Given the entries below, would you transcribe exactly the lines starting at the one with "dan net dat gene in het spel wat ik zo" and ending at the one with "trendige Packaging besitzt", both kept, pictures omitted, nothing extra?

- **Stored data**:
────────

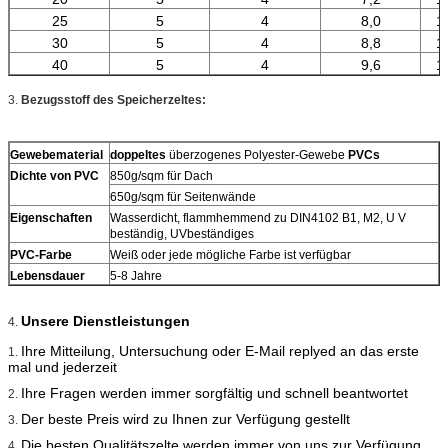
25
5
4
8,0
1
30
5
4
8,8
1
40
5
4
9,6
1
3.
Bezugsstoff des Speicherzeltes:
Gewebematerial
doppeltes
überzogenes Polyester-Gewebe
PVCs
Dichte von PVC
850g/sqm für Dach
650g/sqm für Seitenwände
Eigenschaften
Wasserdicht, flammhemmend zu DIN4102 B1, M2, U V
beständig, UVbeständiges
PVC-Farbe
Weiß oder jede mögliche Farbe ist verfügbar
Lebensdauer
5-8 Jahre
Unsere Dienstleistungen
4.
Ihre Mitteilung, Untersuchung oder E-Mail replyed an das erste
1.
mal und jederzeit
Ihre Fragen werden immer sorgfältig und schnell beantwortet
2.
Der beste Preis wird zu Ihnen zur Verfügung gestellt
3.
Die besten Qualitätszelte werden immer von uns zur Verfügung
4.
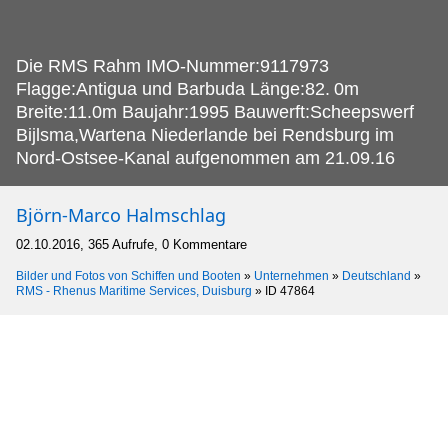
Die RMS Rahm IMO-Nummer:9117973
Flagge:Antigua und Barbuda Länge:82.
0m
Breite:11.0m Baujahr:1995 Bauwerft:Scheepswerf
Bijlsma,Wartena Niederlande bei Rendsburg im
Nord-Ostsee-Kanal aufgenommen am 21.09.16
Björn-Marco Halmschlag
02.10.2016, 365 Aufrufe, 0 Kommentare
Bilder und Fotos von Schiffen und Booten
»
Unternehmen
»
Deutschland
»
RMS - Rhenus Maritime Services, Duisburg
»
ID 47864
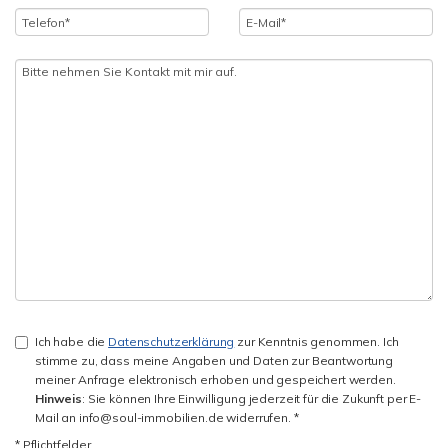
Ich habe die
Datenschutzerklärung
zur Kenntnis genommen. Ich
stimme zu, dass meine Angaben und Daten zur Beantwortung
meiner Anfrage elektronisch erhoben und gespeichert werden.
Hinweis
: Sie können Ihre Einwilligung jederzeit für die Zukunft per E-
Mail an info@soul-immobilien.de widerrufen. *
* Pflichtfelder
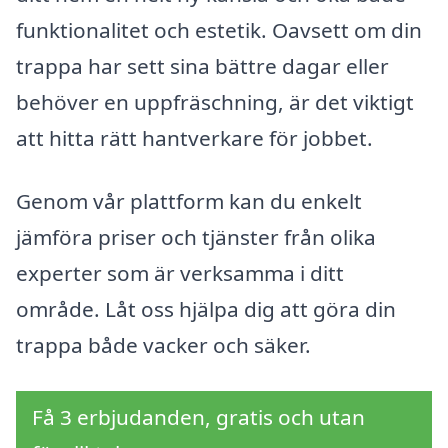
funktionalitet och estetik. Oavsett om din
trappa har sett sina bättre dagar eller
behöver en uppfräschning, är det viktigt
att hitta rätt hantverkare för jobbet.
Genom vår plattform kan du enkelt
jämföra priser och tjänster från olika
experter som är verksamma i ditt
område. Låt oss hjälpa dig att göra din
trappa både vacker och säker.
Få 3 erbjudanden, gratis och utan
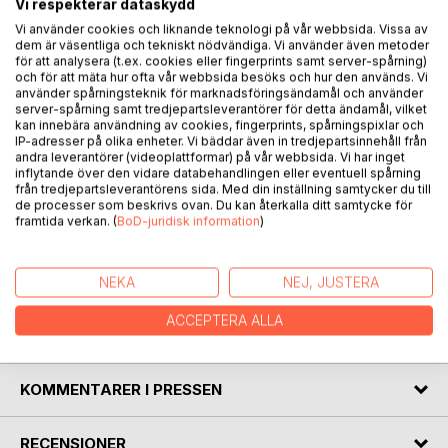
Vi respekterar dataskydd
Vi använder cookies och liknande teknologi på vår webbsida. Vissa av
dem är väsentliga och tekniskt nödvändiga. Vi använder även metoder
Att förställa sig är att utföra något som blir fallet och får
för att analysera (t.ex. cookies eller fingerprints samt server-spårning)
därmed konsekvenser som begränsar friheten.
och för att mäta hur ofta vår webbsida besöks och hur den används. Vi
Förställningskonsten innehåller en avancerad intentionalitet
använder spårningsteknik för marknadsföringsändamål och använder
server-spårning samt tredjepartsleverantörer för detta ändamål, vilket
som endast människan förmår att hantera.
kan innebära användning av cookies, fingerprints, spårningspixlar och
Att bedriva spioneri eller att förställa sig som varande blind
IP-adresser på olika enheter. Vi bäddar även in tredjepartsinnehåll från
är att genomföra ett bedrägeri. Förställningen kan således
andra leverantörer (videoplattformar) på vår webbsida. Vi har inget
vara, och används ofta som, ett vapen i livskampen, ett
inflytande över den vidare databehandlingen eller eventuell spårning
från tredjepartsleverantörens sida. Med din inställning samtycker du till
vapen som fått tvivelaktig moralisk status.
de processer som beskrivs ovan. Du kan återkalla ditt samtycke för
Det är inte ovanligt att en tillfällig mask blir till ett dagligt
framtida verkan. (
BoD-juridisk information
)
beteende och får till följd ständigt oönskade och oväntade
effekter på individens liv. Förställningskonsten har då fått
en avgörande betydelse för den personliga utvecklingen.
NEKA
NEJ, JUSTERA
ACCEPTERA ALLA
FÖRFATTARE
KOMMENTARER I PRESSEN
RECENSIONER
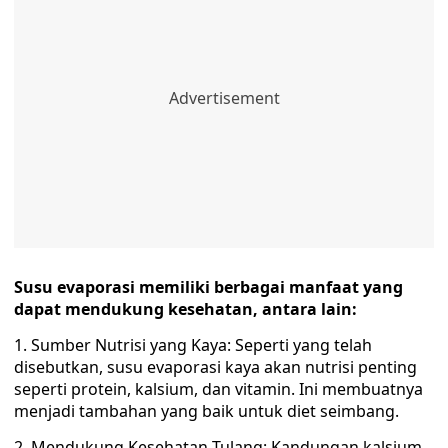
Susu evaporasi memiliki berbagai manfaat yang
dapat mendukung kesehatan, antara lain:
1. Sumber Nutrisi yang Kaya: Seperti yang telah
disebutkan, susu evaporasi kaya akan nutrisi penting
seperti protein, kalsium, dan vitamin. Ini membuatnya
menjadi tambahan yang baik untuk diet seimbang.
2. Mendukung Kesehatan Tulang: Kandungan kalsium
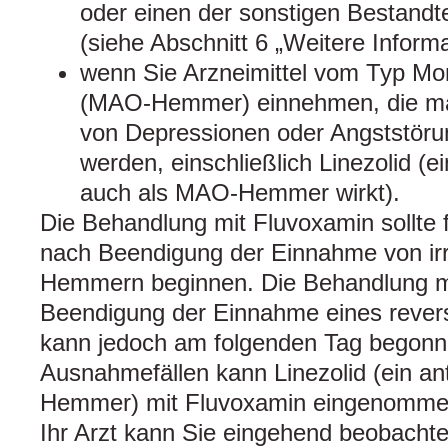
oder einen der sonstigen Bestandte
(siehe Abschnitt 6 „Weitere Inform
wenn Sie Arzneimittel vom Typ 
(MAO-Hemmer) einnehmen, die m
von Depressionen oder Angststöru
werden, einschließlich Linezolid (e
auch als MAO-Hemmer wirkt).
Die Behandlung mit Fluvoxamin sollte
nach Beendigung der Einnahme von ir
Hemmern beginnen. Die Behandlung m
Beendigung der Einnahme eines rev
kann jedoch am folgenden Tag begonn
Ausnahmefällen kann Linezolid (ein an
Hemmer) mit Fluvoxamin eingenommen
Ihr Arzt kann Sie eingehend beobachten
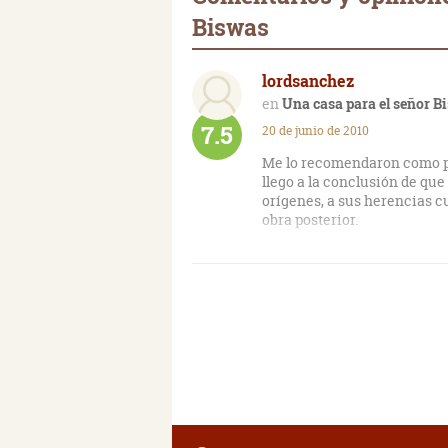
Biswas
lordsanchez
Una casa para el señor B
7.5
20 de junio de 2010
Me lo recomendaron como pri
llego a la conclusión de que
orígenes, a sus herencias 
obra posterior.
He disfrutado muchos con li
infancia, madurez y vejez. P
supuesto el hecho de desarr
toque exótico y muy interes
inquietud. Fue el tratamien
fundamentalmente, aunque el
desasosiego. No hay buenos,
pero reales, actúan de una 
por los factores determinan
Naipaul para reírse, aunque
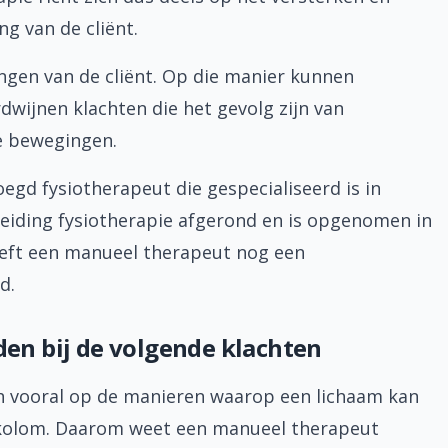
g van de cliënt.
gen van de cliënt. Op die manier kunnen
wijnen klachten die het gevolg zijn van
e bewegingen.
gd fysiotherapeut die gespecialiseerd is in
pleiding fysiotherapie afgerond en is opgenomen in
heeft een manueel therapeut nog een
d.
en bij de volgende klachten
ch vooral op de manieren waarop een lichaam kan
lkolom. Daarom weet een manueel therapeut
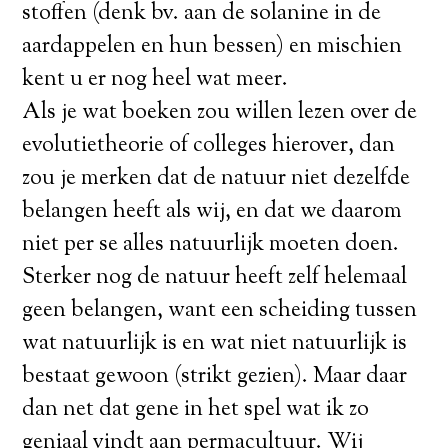
stoffen (denk bv. aan de solanine in de
aardappelen en hun bessen) en mischien
kent u er nog heel wat meer.
Als je wat boeken zou willen lezen over de
evolutietheorie of colleges hierover, dan
zou je merken dat de natuur niet dezelfde
belangen heeft als wij, en dat we daarom
niet per se alles natuurlijk moeten doen.
Sterker nog de natuur heeft zelf helemaal
geen belangen, want een scheiding tussen
wat natuurlijk is en wat niet natuurlijk is
bestaat gewoon (strikt gezien). Maar daar
dan net dat gene in het spel wat ik zo
geniaal vindt aan permacultuur. Wij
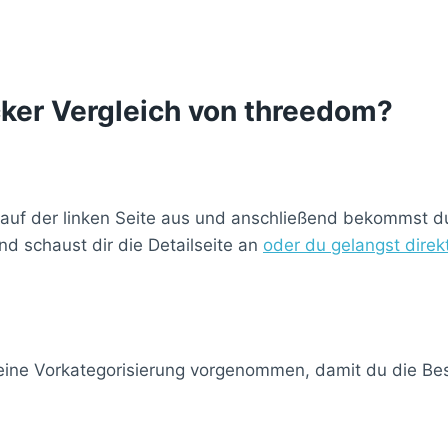
cker Vergleich von threedom?
 auf der linken Seite aus und anschließend bekommst du 
d schaust dir die Detailseite an
oder du gelangst dire
 eine Vorkategorisierung vorgenommen, damit du die Best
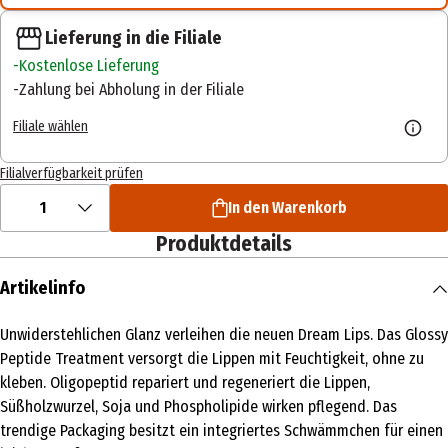
Lieferung in die Filiale
Kostenlose Lieferung
Zahlung bei Abholung in der Filiale
Filiale wählen
Filialverfügbarkeit prüfen
1
In den Warenkorb
Produktdetails
Artikelinfo
Unwiderstehlichen Glanz verleihen die neuen Dream Lips. Das Glossy
Peptide Treatment versorgt die Lippen mit Feuchtigkeit, ohne zu
kleben. Oligopeptid repariert und regeneriert die Lippen,
Süßholzwurzel, Soja und Phospholipide wirken pflegend. Das
trendige Packaging besitzt ein integriertes Schwämmchen für einen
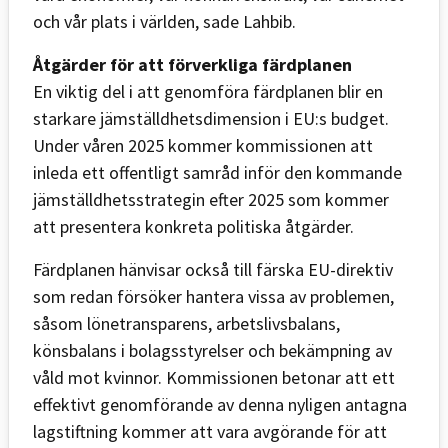
och vår plats i världen, sade Lahbib.
Åtgärder för att förverkliga färdplanen
En viktig del i att genomföra färdplanen blir en
starkare jämställdhetsdimension i EU:s budget.
Under våren 2025 kommer kommissionen att
inleda ett offentligt samråd inför den kommande
jämställdhetsstrategin efter 2025 som kommer
att presentera konkreta politiska åtgärder.
Färdplanen hänvisar också till färska EU-direktiv
som redan försöker hantera vissa av problemen,
såsom lönetransparens, arbetslivsbalans,
könsbalans i bolagsstyrelser och bekämpning av
våld mot kvinnor. Kommissionen betonar att ett
effektivt genomförande av denna nyligen antagna
lagstiftning kommer att vara avgörande för att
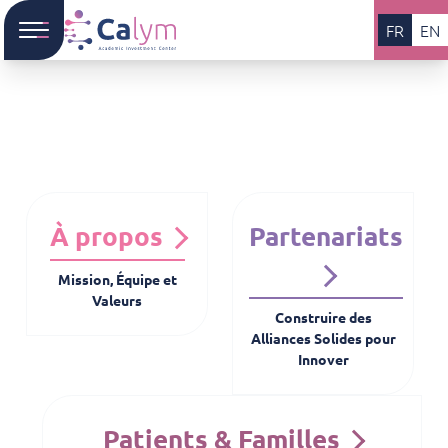
FR
EN
À propos
Partenariats
Mission, Équipe et
Valeurs
Construire des
Alliances Solides pour
Innover
Patients & Familles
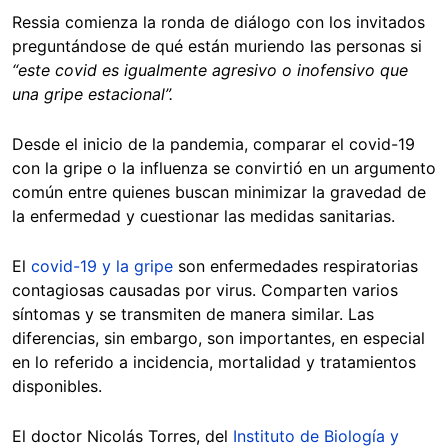
Ressia comienza la ronda de diálogo con los invitados
preguntándose de qué están muriendo las personas si
“este covid es igualmente agresivo o inofensivo que
una gripe estacional”.
Desde el inicio de la pandemia, comparar el covid-19
con la gripe o la influenza se convirtió en un argumento
común entre quienes buscan minimizar la gravedad de
la enfermedad y cuestionar las medidas sanitarias.
El
covid-19 y la gripe
son enfermedades respiratorias
contagiosas causadas por virus. Comparten varios
síntomas y se transmiten de manera similar. Las
diferencias, sin embargo, son importantes, en especial
en lo referido a incidencia, mortalidad y tratamientos
disponibles.
El doctor Nicolás Torres, del
Instituto de Biología y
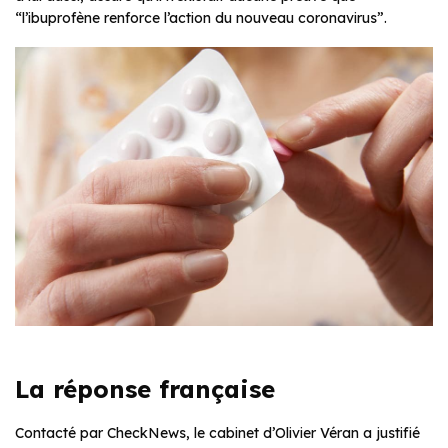
“l’ibuprofène renforce l’action du nouveau coronavirus”.
La réponse française
Contacté par CheckNews, le cabinet d’Olivier Véran a justifié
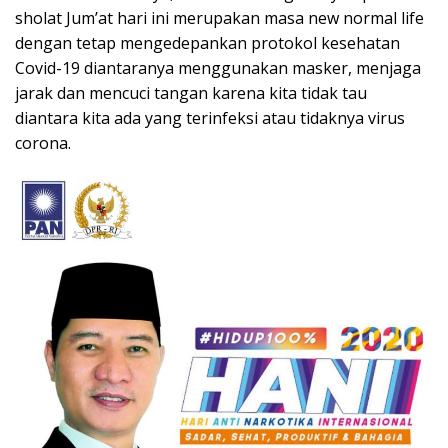
sholat Jum’at hari ini merupakan masa new normal life
dengan tetap mengedepankan protokol kesehatan
Covid-19 diantaranya menggunakan masker, menjaga
jarak dan mencuci tangan karena kita tidak tau
diantara kita ada yang terinfeksi atau tidaknya virus
corona.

────────

- **Exercise solution**:
dan net dat gene in het spel wat ik zo
geniaal vindt aan permacultuur. Wij
cker Vergleich von threedom?
 auf der linken Seite aus und anschließend bekommst du 
d schaust dir die Detailseite an
oder du gelangst dire
 eine Vorkategorisierung vorgenommen, damit du die Best
Lieferung in die Filiale
Kostenlose Lieferung
Zahlung bei Abholung in der Filiale
Filiale wählen
Filialverfügbarkeit prüfen
1
In den Warenkorb
Produktdetails
Artikelinfo
Unwiderstehlichen Glanz verleihen die neuen Dream Lips. Das Glossy
Peptide Treatment versorgt die Lippen mit Feuchtigkeit, ohne zu
kleben. Oligopeptid repariert und regeneriert die Lippen,
Süßholzwurzel, Soja und Phospholipide wirken pflegend. Das
trendige Packaging besitzt ein integriertes Schwämmchen für einen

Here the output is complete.